Lele diolah menjadi abon, kripik tulang lele, kripik kulit lele. Setiap harinya mampu memproduksi paling sedikitnya 50 kilogram. Siti Toyibah menjelaskan, harga yang ditawarkan cukup variatif. Untuk kripik tulang lele Rp80.000 per kilogram, abon lele Rp120.000 per kilogram dan kripik kulit lele Rp70.000 per kilogram.

Harga lele ditingkat pembudidaya lele setiap kilogramnya Rp15.000. Pemasaran produk olahan lele masih diseputaran Kecamatan Playen dan Kota Wonosari. “Jumlah permintaan abon, kripik tulang dan kripik kulit lele semakin meningkat. Kami terus memperbaiki kualitas produksi dan pengemasannya, sehingga mampu masuk ke toko besar,” kata dia.

Usaha pengolahan lele membutuhkan bantuan penguatan modal atau bantuan peralatan untuk produksi serta promosi. Saat ini, anggota PKK hanya menggunakan peralatan rumah biasa yang hanya mampu digunakan untuk pengolahan dalam skala kecil.

“Kami akan mengajukan permohonan bantuan penguatan modal kepada Dinas Perindustrian, Perdagangan, Koperasi dan Energi Sumber Daya Alam (DisperindagkopESDM) Gunung Kidul.

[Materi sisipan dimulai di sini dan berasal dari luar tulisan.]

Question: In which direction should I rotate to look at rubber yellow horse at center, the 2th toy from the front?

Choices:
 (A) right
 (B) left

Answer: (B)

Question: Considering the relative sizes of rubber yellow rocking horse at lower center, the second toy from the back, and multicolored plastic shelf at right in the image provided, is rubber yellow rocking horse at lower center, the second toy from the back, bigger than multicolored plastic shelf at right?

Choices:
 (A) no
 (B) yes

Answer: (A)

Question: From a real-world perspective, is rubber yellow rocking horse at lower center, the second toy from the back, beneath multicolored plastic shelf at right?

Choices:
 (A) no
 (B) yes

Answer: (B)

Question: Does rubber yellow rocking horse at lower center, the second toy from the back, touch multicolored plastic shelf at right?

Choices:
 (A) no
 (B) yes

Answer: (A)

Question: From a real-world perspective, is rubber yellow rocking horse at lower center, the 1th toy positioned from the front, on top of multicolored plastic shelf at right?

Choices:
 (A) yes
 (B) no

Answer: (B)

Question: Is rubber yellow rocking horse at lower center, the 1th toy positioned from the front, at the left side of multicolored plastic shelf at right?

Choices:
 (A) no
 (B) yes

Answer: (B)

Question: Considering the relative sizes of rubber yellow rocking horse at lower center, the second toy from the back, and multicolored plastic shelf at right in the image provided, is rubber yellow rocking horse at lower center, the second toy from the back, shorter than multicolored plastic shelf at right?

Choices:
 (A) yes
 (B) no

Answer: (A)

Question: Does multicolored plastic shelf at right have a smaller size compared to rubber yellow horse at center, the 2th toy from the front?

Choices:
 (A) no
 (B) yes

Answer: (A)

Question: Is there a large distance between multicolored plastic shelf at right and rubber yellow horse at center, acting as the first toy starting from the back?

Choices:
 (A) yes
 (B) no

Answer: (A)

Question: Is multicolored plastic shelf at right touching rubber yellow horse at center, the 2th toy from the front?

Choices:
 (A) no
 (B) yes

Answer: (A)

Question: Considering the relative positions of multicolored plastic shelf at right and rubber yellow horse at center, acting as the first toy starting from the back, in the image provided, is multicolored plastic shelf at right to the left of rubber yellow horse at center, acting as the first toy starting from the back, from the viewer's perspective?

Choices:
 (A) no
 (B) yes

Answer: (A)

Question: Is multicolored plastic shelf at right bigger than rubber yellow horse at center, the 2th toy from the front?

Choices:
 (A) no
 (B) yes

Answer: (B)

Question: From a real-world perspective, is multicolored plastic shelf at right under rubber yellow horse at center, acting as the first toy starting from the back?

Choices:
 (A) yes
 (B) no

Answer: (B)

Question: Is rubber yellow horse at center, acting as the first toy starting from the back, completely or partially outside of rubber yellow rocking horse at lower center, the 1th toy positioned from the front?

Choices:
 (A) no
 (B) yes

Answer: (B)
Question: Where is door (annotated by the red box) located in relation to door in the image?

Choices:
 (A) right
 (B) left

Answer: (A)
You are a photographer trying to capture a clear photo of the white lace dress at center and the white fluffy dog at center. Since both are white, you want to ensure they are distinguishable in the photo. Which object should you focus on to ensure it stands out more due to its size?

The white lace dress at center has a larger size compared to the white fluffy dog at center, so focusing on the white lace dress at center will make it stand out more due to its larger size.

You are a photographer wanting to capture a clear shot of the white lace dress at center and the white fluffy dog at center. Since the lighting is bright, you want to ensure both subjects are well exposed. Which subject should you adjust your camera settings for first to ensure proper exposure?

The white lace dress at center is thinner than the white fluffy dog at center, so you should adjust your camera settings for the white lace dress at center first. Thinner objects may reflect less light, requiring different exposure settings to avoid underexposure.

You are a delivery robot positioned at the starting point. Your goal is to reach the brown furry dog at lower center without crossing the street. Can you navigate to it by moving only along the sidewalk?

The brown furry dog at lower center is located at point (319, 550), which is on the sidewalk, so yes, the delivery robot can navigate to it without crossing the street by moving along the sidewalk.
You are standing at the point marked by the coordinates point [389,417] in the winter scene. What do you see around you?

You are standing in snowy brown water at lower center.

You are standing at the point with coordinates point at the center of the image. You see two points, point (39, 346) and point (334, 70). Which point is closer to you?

Dengan penguatan modal dan pelatihan, kedepannya usaha ini terus berkembang dan hasil produksi mampu dijual ke toko-toko besar,” ujar Siti Toyibah.

Menurut dia, pangsa pasar olahan lele sangat prospektif seiring berkembangnya objek wisata di Gunung Kidul. Pihaknya akan mempromosikan hasil produksi lelenya di objek-objek wisata. “Kami akan melakukan promosi dengan menitipkan barang produksi di toko-toko di objek wisata,” ujarnya.